──────── Belge Bölümü
Hiç düşündünüz mü bilmem ama benim yıllar önce gördüğüm bir rüyanın etkisinde kalıp, dalgaların arasında kaybolacağımı hep düşündüğüm o devasa okyanusları..
Bilmem ama traktörün altına düşüp, sol ayağımı kırdığım, sıcak suyun içinde yanan sol kolum, yine solumdan yediğim kurşun sonrası aynı taraftan aldığım bıçak darbesi ve ters dönmesine karşın, çevreye yayılan onca lpg tüplerinin bir kıvılcım bile almadan, patlamadığı ve benim bir yerim kanamadan altından çıktığım kamyon kazası ardından yaşam denen okyanusta yol almaya, yüzmeye devam ediyordum..

Ve önce Kocaeli otoyolunda sonra Erzincan karayolunda pert olan araçlardan sağ çıkıp onca dert, kerameti, benlik kıyametleri aşıp hala yaşamam belki de o gördüğüm rüyayı doğrular gibi..
────────────────
──────── Verilen Bilgiler
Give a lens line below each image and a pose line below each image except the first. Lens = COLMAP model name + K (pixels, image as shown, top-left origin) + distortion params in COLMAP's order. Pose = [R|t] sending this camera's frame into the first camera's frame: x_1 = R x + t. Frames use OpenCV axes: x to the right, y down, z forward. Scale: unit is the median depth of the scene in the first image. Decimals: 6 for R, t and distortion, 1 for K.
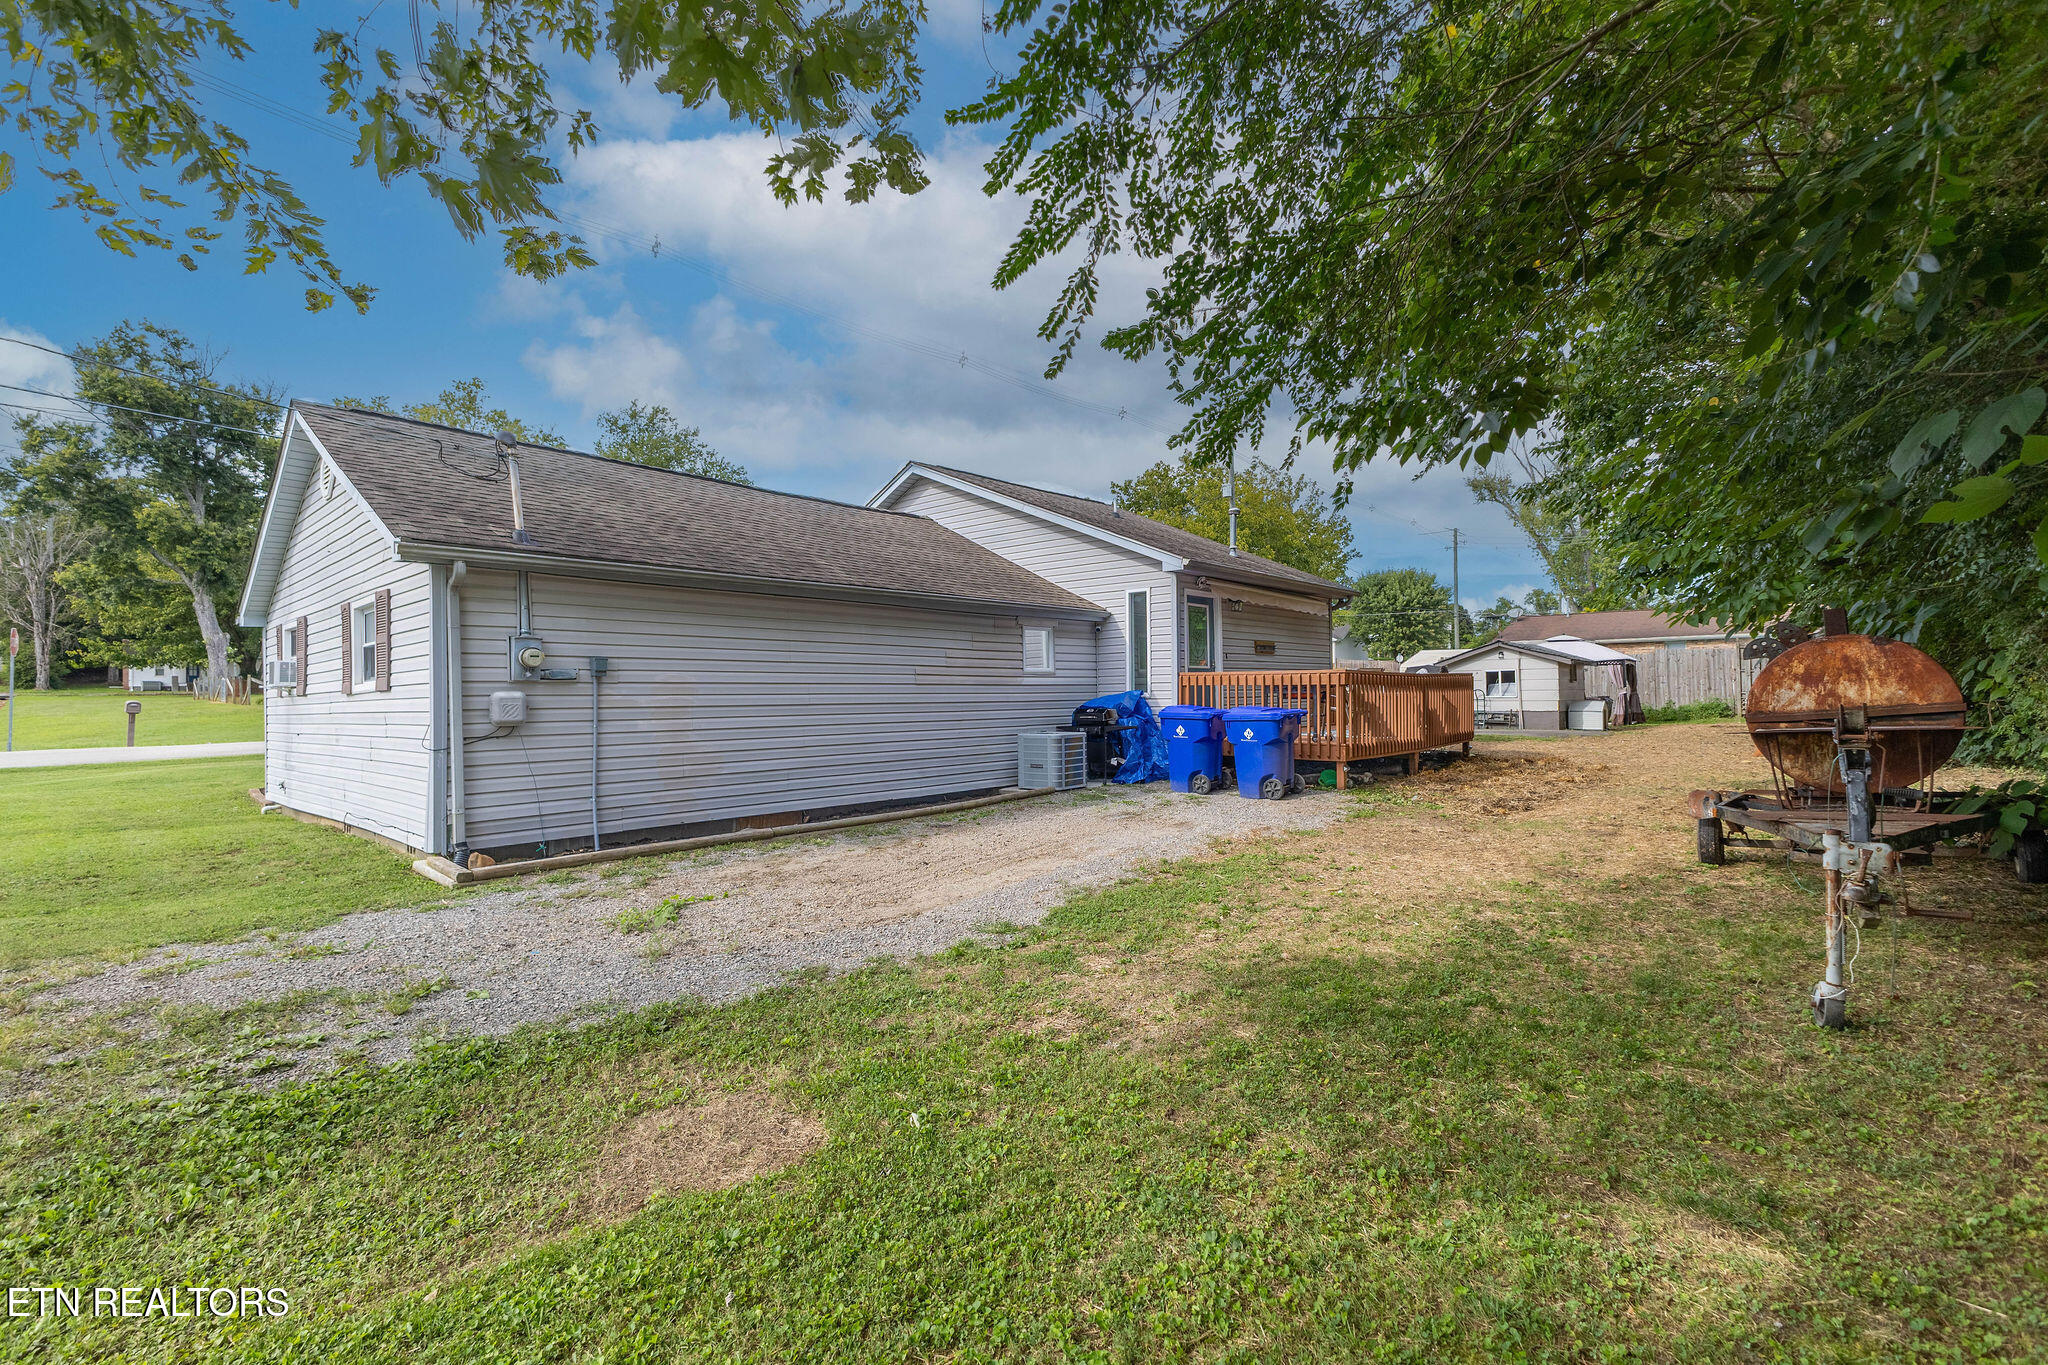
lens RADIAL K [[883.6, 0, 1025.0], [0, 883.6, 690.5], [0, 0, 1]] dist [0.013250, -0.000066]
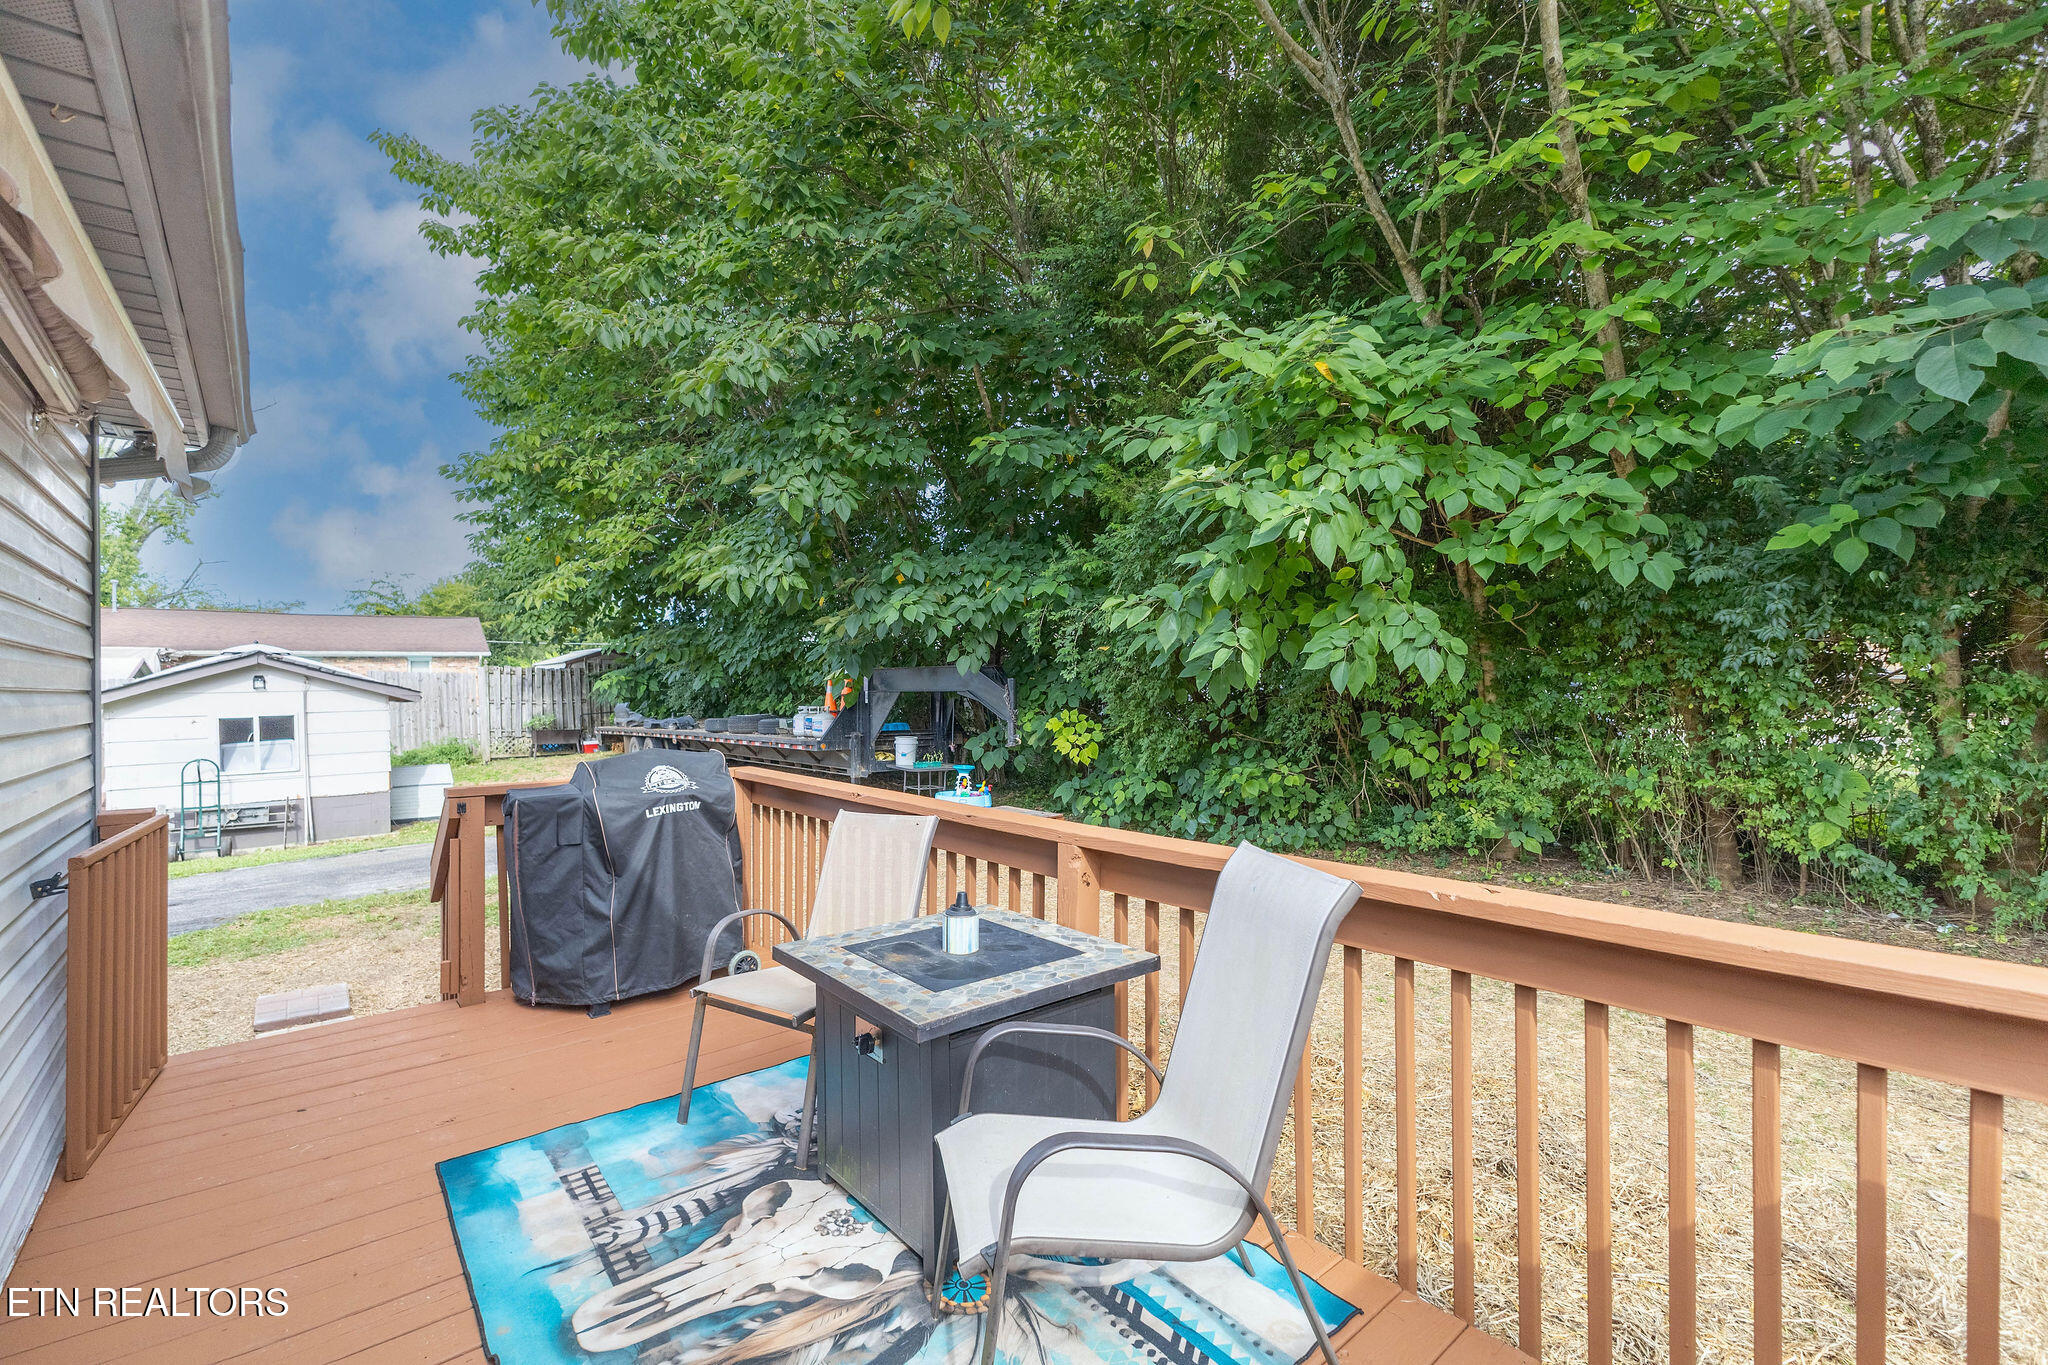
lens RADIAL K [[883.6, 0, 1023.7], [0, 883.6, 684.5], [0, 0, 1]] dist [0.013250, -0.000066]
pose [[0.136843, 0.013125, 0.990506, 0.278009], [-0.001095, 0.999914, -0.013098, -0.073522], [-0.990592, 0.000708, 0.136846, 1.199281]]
────────────────
──────── Verilen Bilgiler
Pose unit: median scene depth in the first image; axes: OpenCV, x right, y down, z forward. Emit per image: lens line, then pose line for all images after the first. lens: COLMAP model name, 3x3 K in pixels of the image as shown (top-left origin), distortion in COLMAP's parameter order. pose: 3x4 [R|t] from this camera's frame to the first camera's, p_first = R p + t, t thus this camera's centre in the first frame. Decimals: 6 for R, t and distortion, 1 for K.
────────────────
### Problem Tanımı
Hayatta kalma anlatısında "Bilmem ama traktörün" ile başlayıp "yüzmeye devam ediyordum.." ifadesine kadar uzanan kısmı, "kamyon kazası" yerine "otobüs kazası" koyarak yeniden yazın.

### Problemin Cevabı
Bilmem ama traktörün altına düşüp, sol ayağımı kırdığım, sıcak suyun içinde yanan sol kolum, yine solumdan yediğim kurşun sonrası aynı taraftan aldığım bıçak darbesi ve ters dönmesine karşın, çevreye yayılan onca lpg tüplerinin bir kıvılcım bile almadan, patlamadığı ve benim bir yerim kanamadan altından çıktığım otobüs kazası ardından yaşam denen okyanusta yol almaya, yüzmeye devam ediyordum..